» What this task involves: Filter the rows below down to the lines that contain the string "neighbors", copying each match in full. Treat the match as case-sensitive.

--*--

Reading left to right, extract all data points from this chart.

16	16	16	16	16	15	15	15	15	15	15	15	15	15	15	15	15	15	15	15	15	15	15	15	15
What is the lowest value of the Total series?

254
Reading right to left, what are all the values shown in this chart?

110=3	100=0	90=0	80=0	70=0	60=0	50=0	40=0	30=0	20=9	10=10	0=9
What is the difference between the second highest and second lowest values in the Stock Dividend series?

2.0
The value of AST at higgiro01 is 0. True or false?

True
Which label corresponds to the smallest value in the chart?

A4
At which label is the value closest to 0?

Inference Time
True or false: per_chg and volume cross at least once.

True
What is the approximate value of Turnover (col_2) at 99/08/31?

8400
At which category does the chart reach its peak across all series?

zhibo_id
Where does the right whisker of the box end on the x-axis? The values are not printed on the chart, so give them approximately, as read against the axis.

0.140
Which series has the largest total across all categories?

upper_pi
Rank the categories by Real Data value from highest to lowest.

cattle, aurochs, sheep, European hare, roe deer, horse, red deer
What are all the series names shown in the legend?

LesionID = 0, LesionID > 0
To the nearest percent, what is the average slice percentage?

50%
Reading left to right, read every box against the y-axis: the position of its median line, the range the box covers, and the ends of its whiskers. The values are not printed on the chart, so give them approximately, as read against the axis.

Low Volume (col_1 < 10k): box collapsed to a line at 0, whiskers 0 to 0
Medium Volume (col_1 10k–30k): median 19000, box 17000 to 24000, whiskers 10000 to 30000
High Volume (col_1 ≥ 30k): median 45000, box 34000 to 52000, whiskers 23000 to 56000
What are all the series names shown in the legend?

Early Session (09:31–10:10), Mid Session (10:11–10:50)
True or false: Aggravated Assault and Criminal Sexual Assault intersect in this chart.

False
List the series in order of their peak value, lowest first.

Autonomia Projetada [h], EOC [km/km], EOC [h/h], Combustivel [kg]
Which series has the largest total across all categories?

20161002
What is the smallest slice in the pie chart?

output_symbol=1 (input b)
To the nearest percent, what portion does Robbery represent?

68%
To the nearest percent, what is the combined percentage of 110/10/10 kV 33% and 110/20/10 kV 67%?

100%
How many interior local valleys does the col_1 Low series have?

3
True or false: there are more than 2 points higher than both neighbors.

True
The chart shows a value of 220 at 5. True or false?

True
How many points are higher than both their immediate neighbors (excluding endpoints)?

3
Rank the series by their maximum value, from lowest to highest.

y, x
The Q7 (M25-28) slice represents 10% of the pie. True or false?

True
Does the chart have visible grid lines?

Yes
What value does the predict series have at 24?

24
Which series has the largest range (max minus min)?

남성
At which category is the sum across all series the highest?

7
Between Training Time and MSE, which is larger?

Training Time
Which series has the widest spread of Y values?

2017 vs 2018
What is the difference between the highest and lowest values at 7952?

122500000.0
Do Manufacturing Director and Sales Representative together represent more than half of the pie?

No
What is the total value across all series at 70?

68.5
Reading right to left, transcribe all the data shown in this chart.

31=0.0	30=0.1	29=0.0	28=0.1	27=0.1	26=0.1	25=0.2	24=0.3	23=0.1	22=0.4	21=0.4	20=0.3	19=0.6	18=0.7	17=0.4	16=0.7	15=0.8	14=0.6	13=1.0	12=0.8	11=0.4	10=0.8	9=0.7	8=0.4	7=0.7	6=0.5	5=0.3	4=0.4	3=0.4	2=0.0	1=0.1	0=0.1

--*--

» Result for this exercise:
True or false: there are more than 2 points higher than both neighbors.
How many points are higher than both their immediate neighbors (excluding endpoints)?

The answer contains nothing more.